In young children, pregnant women, the elderly, and people with pre-existing respiratory and cardiovascular disease, symptoms may worsen and they may have difficulty breathing.

There is no magic device or machine that would help you to get rid of acrid smoke, when a wildfire is raging. It’s a job for valiant firefighters to stop the fire and smoke spreading around. But there are some measures and devices that can help you to fight with the consequences of a wildfire. Such as the strong odors, dust and ashes in the breathing area and other unpleasant and dangerous things that can happen when the fire has touched your home.

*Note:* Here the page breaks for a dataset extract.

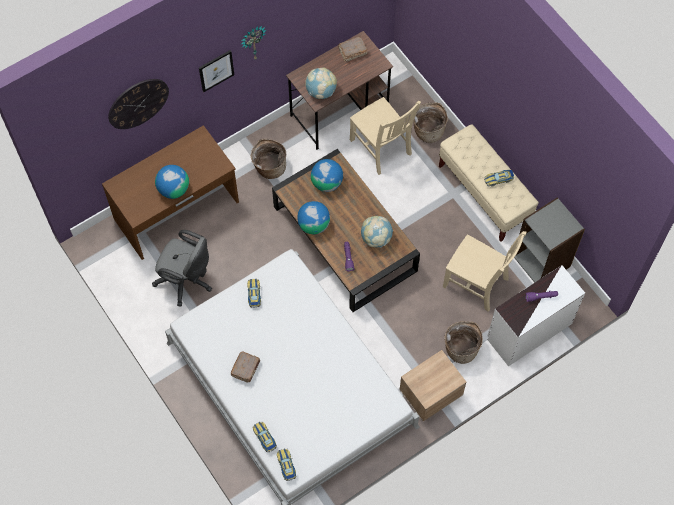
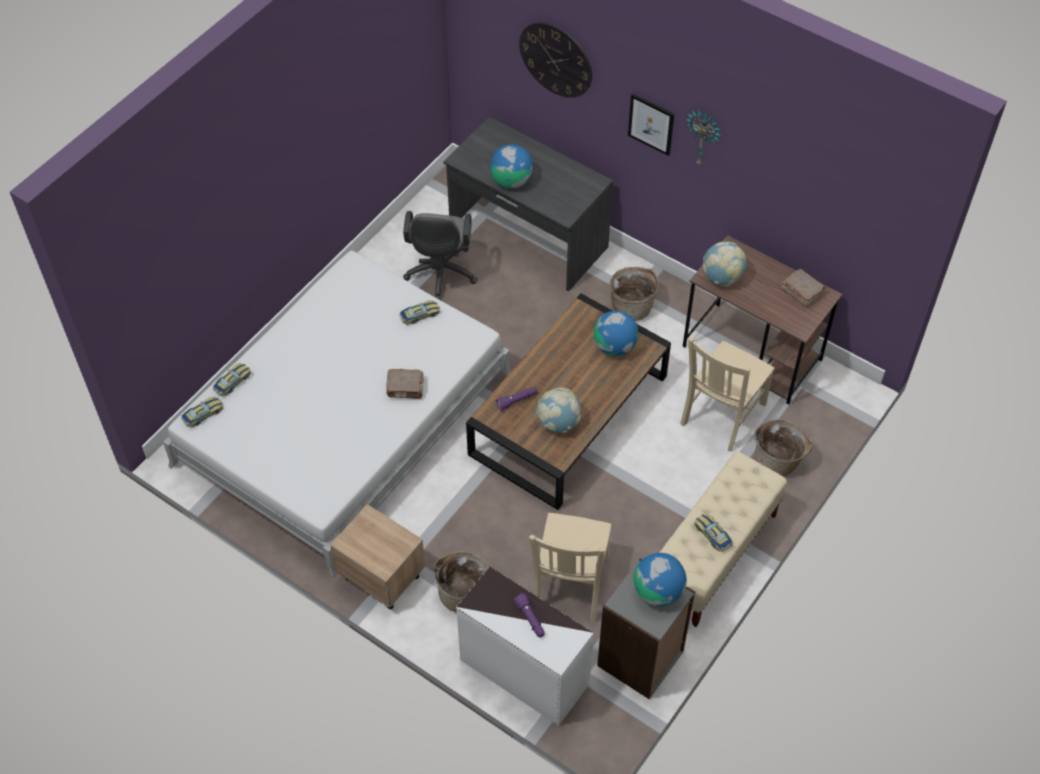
camera: 70 degrees right, 10 degrees down
(177, 211) = (527, 237): brown desk -> grey desk
(246, 368) = (317, 337): brown book -> brown book (406, 388)
(313, 225) = (547, 351): globe -> globe (658, 591)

A 2017 study found that there are still important opportunities to study the long-term effects of smoke exposure, recovery from smoke exposure, and additional health effects on children from smoke inhalation.

Exposure to smoke can be dangerous simply because of the microorganisms in it. As noted in the 2020 study, microorganisms such as bacteria and fungal spores are known to be part of smoke solids. The study suggests that infectious diseases can spread as bacteria and fungi become part of smoke solids.